In Dragan’s new learning paradigm, a robot collects clues from people and its environment about what we might really want. “We have these internal states that robots can’t directly observe and they have to estimate,” says Dragan. Especially as directives become more complex.
Now, when a designer specifies a utility function, the robot doesn’t get obsessive about its objective. Instead, it considers the utility function a crucial data point about the desired outcome. “We work with probability distributions, instead of just taking the utility function that was specified and sticking to it,” says Dragan. The robot determines that the specified goal is likely desired but it also considers various other options the designer may have meant. At this point, the robot can either act conservatively, or it can try something new that Dragan and her team are working on: getting the robot to go back to the designer and ask questions like, “hey, I just want to double-check if you meant what you said, or maybe it’s this other thing that you want?”
Dragan says it’s still a work in progress, but when her team began using the new learning system, they were surprised to see robots quickly develop a fairly good understanding of what humans really want.

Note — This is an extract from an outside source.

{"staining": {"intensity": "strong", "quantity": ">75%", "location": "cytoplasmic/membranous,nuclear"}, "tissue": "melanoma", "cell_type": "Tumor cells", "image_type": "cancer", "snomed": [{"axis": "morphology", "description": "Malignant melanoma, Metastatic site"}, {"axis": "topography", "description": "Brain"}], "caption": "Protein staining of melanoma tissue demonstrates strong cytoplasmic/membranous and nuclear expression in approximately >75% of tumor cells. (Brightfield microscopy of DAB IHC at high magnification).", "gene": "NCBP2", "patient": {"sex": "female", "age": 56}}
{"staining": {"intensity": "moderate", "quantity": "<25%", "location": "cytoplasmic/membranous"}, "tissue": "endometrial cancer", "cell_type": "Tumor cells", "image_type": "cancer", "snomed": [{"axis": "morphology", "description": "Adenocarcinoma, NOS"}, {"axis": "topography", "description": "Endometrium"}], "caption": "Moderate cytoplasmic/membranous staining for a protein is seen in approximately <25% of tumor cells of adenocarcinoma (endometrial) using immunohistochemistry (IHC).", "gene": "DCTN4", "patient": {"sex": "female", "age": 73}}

A more intelligent “species”?
“Part of the concern is we’re going to have these very capable agents out there,” says Dragan. “And what does it mean to be a human in a world where there’s, in essence, a more intelligent species–but it’s not a more intelligent species, per se, because it’s an intelligent species that we humans control. ”

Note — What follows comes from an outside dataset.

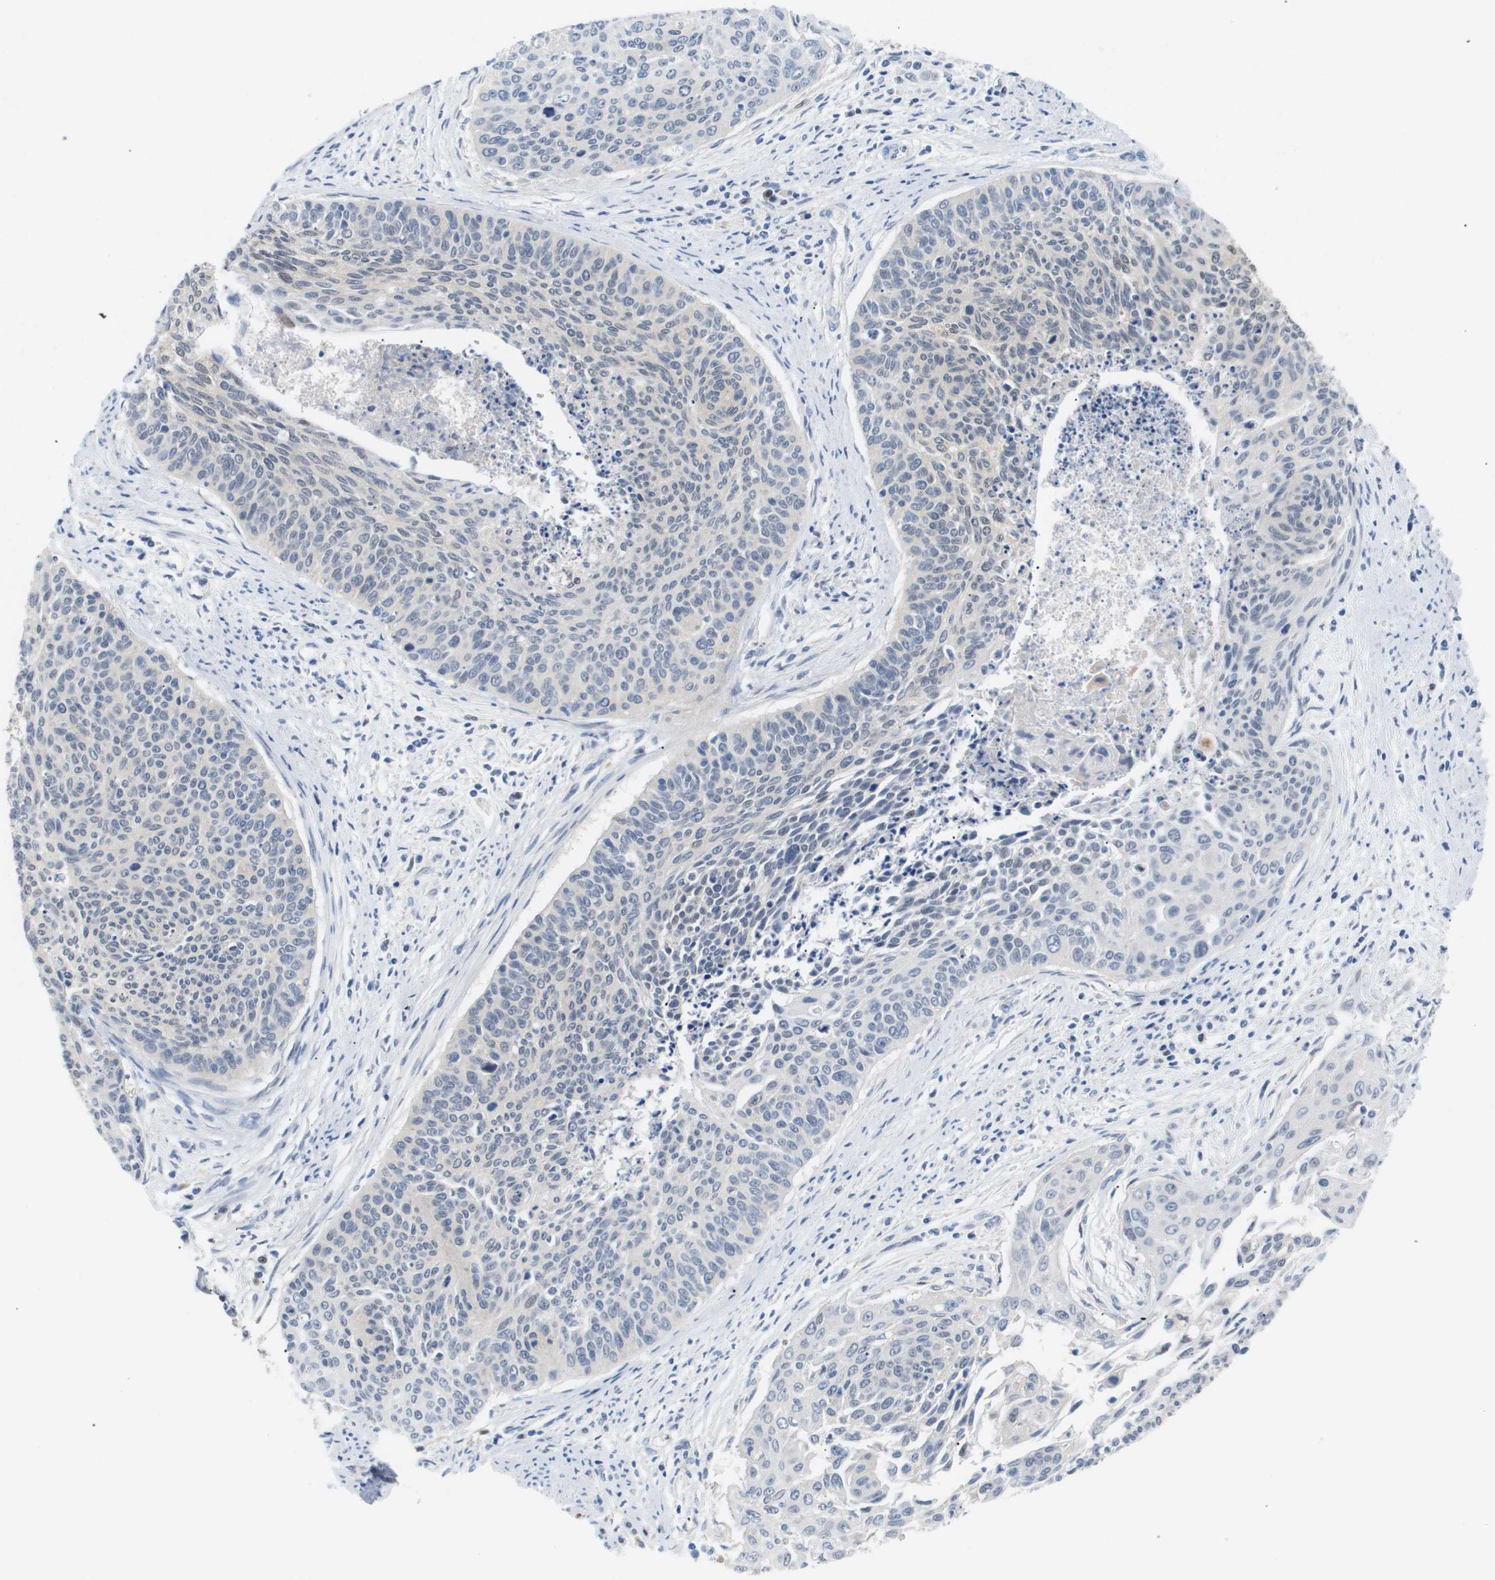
{"staining": {"intensity": "weak", "quantity": "<25%", "location": "nuclear"}, "tissue": "cervical cancer", "cell_type": "Tumor cells", "image_type": "cancer", "snomed": [{"axis": "morphology", "description": "Squamous cell carcinoma, NOS"}, {"axis": "topography", "description": "Cervix"}], "caption": "This is a histopathology image of IHC staining of squamous cell carcinoma (cervical), which shows no positivity in tumor cells.", "gene": "AKR1A1", "patient": {"sex": "female", "age": 55}}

If controlling a more intelligent species sounds like pure hubris, Dragan understands, even though it may simply boil down to yet another example of our inability to find the right words. Robotics engineers frequently experience a breakdown in metaphor when they describe their work to the public. Behaviors have always been ascribed to agents with biological drives, and robots don’t have biological drives. So we may need a vernacular to talk about non-biological superintelligent agents who display highly skilled behaviors. “Their drives are a utility function or objective that we specify.” And for Dragan and her colleagues at the Center for Human-Compatible AI, the big challenge is how to get robot objectives right.